Aufgabe >> Schreib den Text zum Mindestlohn vollständig und unverändert ab.

Vorliegender Text >>
+ + + + +

Wirtschaft
anders denken.

»Arbeitgeber können es sich leisten, höhere Löhne zu zahlen«: Wie weiter mit dem Mindestlohn?

29.06.2018
Lowdown , Lizenz: CC BY-SA 3.0Aus der Vorzeit des Mindestlohns: Bei einer Aktion 2007

Wie weiter nach einer Mindestlohn-Erhöhung, die von vielen als zu niedrig angesehen wird? Es wird darum gehen müssen, die Debatte über Ungleichheit insgesamt voranzutreiben – und den Einfluss einer vorherrschenden ökonomischen Sichtweise zurückzudrängen.

+ + + + +

Datenteil >>
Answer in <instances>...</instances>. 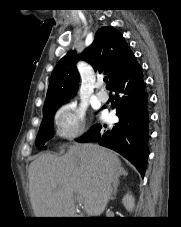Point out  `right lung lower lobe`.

+ + + + +

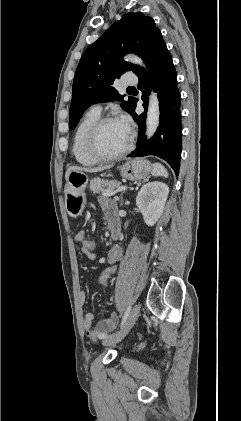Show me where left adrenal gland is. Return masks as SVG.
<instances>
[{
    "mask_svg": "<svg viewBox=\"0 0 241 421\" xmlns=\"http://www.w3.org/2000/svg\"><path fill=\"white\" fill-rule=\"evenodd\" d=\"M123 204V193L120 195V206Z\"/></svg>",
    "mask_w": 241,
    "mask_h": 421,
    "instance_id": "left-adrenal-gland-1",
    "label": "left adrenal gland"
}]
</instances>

+ + + + +

Antwort >>
Wirtschaft
anders denken.

»Arbeitgeber können es sich leisten, höhere Löhne zu zahlen«: Wie weiter mit dem Mindestlohn?

29.06.2018
Lowdown , Lizenz: CC BY-SA 3.0Aus der Vorzeit des Mindestlohns: Bei einer Aktion 2007

Wie weiter nach einer Mindestlohn-Erhöhung, die von vielen als zu niedrig angesehen wird? Es wird darum gehen müssen, die Debatte über Ungleichheit insgesamt voranzutreiben – und den Einfluss einer vorherrschenden ökonomischen Sichtweise zurückzudrängen.